Senior party figures are already briefing against Nuttall and his team in the Telegraph, whose proprietors are chummy with the beer-swilling Farage-Banks axis. They deride him for his efforts to turn Ukip into “NiceKip” or “Nukip” in order to appeal to more women voters, and for the heavy-handedness of his pitch to Labour voters (“There were times when I wondered whether I’ve got a purple rosette or a red one on”, one told the paper). 

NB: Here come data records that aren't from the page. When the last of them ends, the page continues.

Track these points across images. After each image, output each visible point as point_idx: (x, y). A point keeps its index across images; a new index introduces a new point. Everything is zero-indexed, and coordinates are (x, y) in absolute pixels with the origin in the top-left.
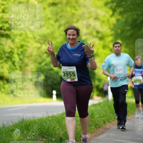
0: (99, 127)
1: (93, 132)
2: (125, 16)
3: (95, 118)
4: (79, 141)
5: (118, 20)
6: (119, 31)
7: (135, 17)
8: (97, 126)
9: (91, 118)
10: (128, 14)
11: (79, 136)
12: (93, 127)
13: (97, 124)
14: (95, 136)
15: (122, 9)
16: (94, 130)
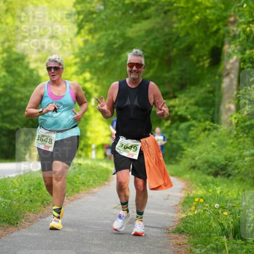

It is Nuttall’s policy advisers - the anti-Farage awkward squad of Suzanne Evans, MEP Patrick O’Flynn (who famously branded Farage "snarling, thin-skinned and aggressive") and former leadership candidate Lisa Duffy – come in for the harshest criticism. Herein lies the leader's almost impossible task. Despite having pitched to members as a unity candidate, the two sides’ visions for Ukip are irreconcilable – one urges him to emulate Trump (who Nuttall says he would not have voted for), and the other urges a more moderate tack. 

Endorsing his leader on Question Time last night, Ukip’s sole MP Douglas Carswell blamed the legacy of the party’s Tea Party-inspired 2015 general election campaign, which saw Farage complain about foreigners with HIV using the NHS in ITV’s leaders debate, for the party’s poor performance in Stoke. Others, such as MEP Bill Etheridge, say precisely the opposite – that Nuttall must be more like Farage. 

Neither side has yet called for Nuttall’s head. He insists he is “not going anywhere”. With his febrile party no stranger to abortive coup and counter-coup, he is unlikely to be the one who has the final say.